April 19th, 2007 12:00 AM

The liberal media were wringing their hands in anguish about the loss of “abortion rights” as they reported the Supreme Court's 5-4 decision Wednesday upholding a ban on partial-birth abortions.


Network reporters described the ruling in sensational language.  NBC's Chip Reid said it was a “stunning defeat for supporters of abortion rights.”  CBS's Wyatt Andrews said “The ruling is huge because the ban is now the first abortion restriction ever approved with no exception for the health of the mother.”  ABC's Jan Crawford Greenburg said the decision represented a “seismic shift,” and described pro-abortion activists as “devastated.” 


On the April 18 evening broadcasts, the news networks framed the story as an attack on abortion rights, rather than a defense of innocent life.  As the MediaResearchCenter's Newsbusters blog noted, the editors selected sound bites that put abortion supporters on the side of “rights” while “abortion opponents” celebrated the “restrictions” the ruling would impose.  Each network discussed the potential jeopardy to women's health rather than the expanded protection for unborn babies.


The print press didn't hide its pro-abortion bias either.  Stories in the April 19 editions of The New York Times, The Washington Post, Los Angeles Times and Chicago Tribune all put the term partial-birth abortion in quotes, the print media's way of saying “so called” without actually saying “so called.” 

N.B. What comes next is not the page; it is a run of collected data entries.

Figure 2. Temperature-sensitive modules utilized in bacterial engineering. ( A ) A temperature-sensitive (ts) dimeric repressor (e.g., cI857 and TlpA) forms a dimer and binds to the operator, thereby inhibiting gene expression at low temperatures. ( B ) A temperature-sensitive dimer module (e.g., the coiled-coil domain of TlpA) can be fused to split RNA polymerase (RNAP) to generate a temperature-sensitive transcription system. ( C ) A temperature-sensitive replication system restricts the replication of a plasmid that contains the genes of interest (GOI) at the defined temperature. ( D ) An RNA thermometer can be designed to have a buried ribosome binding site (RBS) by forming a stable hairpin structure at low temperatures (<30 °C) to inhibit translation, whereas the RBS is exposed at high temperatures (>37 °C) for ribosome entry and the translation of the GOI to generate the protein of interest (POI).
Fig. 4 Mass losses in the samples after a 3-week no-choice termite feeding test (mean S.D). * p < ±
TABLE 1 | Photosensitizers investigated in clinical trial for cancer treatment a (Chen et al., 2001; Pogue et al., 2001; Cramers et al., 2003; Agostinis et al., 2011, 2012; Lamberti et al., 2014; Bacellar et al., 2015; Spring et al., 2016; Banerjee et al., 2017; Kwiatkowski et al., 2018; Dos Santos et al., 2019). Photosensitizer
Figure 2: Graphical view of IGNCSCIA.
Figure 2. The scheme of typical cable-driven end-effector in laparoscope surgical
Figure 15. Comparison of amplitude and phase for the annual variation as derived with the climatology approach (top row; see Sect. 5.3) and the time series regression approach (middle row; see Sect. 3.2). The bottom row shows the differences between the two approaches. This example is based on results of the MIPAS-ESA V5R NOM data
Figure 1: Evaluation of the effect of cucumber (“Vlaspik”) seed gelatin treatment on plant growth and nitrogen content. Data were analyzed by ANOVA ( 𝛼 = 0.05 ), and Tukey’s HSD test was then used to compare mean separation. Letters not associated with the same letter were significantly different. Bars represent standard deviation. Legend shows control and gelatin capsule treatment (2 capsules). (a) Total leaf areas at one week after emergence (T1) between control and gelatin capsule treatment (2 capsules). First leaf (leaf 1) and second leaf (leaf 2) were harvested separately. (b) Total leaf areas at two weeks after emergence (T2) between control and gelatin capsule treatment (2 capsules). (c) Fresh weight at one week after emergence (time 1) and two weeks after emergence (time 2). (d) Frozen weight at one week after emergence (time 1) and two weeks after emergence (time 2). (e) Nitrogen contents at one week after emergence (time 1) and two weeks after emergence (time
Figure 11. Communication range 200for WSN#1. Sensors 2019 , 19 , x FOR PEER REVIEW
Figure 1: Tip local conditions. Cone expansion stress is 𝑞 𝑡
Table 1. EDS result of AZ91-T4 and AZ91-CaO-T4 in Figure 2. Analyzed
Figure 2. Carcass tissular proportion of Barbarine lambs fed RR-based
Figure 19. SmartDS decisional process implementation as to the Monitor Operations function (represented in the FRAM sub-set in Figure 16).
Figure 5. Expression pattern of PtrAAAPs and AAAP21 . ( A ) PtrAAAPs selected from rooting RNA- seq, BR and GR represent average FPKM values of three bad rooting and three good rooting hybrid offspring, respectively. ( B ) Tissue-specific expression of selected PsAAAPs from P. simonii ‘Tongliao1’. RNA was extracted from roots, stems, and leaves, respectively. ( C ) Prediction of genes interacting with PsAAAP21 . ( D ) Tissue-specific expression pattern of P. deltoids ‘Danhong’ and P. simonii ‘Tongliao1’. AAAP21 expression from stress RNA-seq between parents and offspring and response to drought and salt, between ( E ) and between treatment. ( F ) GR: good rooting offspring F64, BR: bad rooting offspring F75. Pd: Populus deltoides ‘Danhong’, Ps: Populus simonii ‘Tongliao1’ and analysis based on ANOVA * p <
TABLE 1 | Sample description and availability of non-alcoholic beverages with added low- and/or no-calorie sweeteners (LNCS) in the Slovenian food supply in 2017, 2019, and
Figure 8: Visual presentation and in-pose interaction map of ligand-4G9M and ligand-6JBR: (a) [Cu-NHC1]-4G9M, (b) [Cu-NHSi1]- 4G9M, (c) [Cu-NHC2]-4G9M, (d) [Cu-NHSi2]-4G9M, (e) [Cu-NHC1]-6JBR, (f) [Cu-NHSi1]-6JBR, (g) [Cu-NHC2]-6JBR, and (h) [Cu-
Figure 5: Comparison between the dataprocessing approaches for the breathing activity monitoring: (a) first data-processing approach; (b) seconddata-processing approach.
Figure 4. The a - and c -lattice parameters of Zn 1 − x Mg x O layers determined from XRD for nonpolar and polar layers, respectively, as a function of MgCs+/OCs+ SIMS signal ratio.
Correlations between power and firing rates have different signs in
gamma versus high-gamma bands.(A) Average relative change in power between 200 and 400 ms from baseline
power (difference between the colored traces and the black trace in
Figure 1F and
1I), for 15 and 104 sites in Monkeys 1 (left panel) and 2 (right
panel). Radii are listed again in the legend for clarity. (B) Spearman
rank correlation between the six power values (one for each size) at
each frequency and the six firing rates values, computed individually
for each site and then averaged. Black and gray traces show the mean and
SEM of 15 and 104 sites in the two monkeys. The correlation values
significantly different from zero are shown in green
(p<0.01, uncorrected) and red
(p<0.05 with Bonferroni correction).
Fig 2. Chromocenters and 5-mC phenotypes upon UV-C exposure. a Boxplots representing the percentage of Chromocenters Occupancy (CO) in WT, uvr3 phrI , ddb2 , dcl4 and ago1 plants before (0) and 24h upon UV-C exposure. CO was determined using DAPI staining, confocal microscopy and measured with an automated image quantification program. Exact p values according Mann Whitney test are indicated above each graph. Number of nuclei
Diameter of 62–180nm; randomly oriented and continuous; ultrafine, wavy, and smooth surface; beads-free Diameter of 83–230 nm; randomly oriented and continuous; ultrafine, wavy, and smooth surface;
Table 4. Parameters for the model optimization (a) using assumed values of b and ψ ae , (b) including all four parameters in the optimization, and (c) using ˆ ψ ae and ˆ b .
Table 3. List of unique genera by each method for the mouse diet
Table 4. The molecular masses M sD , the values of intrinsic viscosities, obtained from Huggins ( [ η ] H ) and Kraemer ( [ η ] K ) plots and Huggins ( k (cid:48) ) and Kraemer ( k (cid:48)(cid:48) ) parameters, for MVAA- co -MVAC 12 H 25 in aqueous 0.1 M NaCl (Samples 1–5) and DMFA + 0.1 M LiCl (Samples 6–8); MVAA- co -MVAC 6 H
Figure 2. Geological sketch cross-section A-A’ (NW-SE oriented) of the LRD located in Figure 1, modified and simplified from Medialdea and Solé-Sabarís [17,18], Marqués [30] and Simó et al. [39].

While The Washington Post, Los Angeles Times and Chicago Tribune provided details explaining what the partial-birth abortion procedure involves–delivering a baby from the mother feet-first until only the head remains in the birth canal, piercing the skull, suctioning out the brain, then crushing the skull–The New York Times preferred to euphemize the truth with abstract, technical language.  “The banned procedure, known medically as 'intact dilation and extraction,' involves removing the fetus in an intact condition rather than dismembering it in the uterus.” The Times said the procedure was given the “provocative label 'partial-birth abortion'” by the “anti-abortion movement” to turn “the public focus of the abortion debate from the rights of women to the fate of fetuses.”

                                                

Each of these four leading print outlets emphasized the dissent by Justice Ruth Bader Ginsberg, who called the decision “alarming.”  The New York Times reported that Ginsberg read portions of her opinion “at a slow pace that caused every syllable to resonate.”  The Washington Post described Ginsberg's statement as “solemn” and read aloud to a “stone silent courtroom.”  The Los Angeles Times prominently noted that Ginsberg is the “court's only woman.”


ABC, The New York Times, The Washington Post, Los Angeles Times and the Chicago Tribune all noted the conservative shift of the Supreme Court's composition, with Justice Samuel Alito cast as the deciding vote because he replaced long-time abortion supporter Justice Sandra Day O'Connor.  The Washington Post noted twice within the first four paragraphs that it was President Bush's appointees who gave the majority its victory.


Every network story and all four major daily print publications ended their reporting on the Supreme Court decision with worrisome language about the future of abortion rights.  The Los Angeles Times neatly illustrated the mainstream media's liberal lean on the issue by ending its story with a quote from Nancy Keenan, president of NARAL Pro-Choice America, who said “… elections matter. An anti-choice Congress and anti-choice President pushed this ban all the way to the Supreme Court.”


The coverage of this ruling leaves absolutely no doubt on which side of the abortion debate the liberal media come down.


Kristen Fyfe is senior writer at the Culture and Media Institute, a division of the MediaResearchCenter.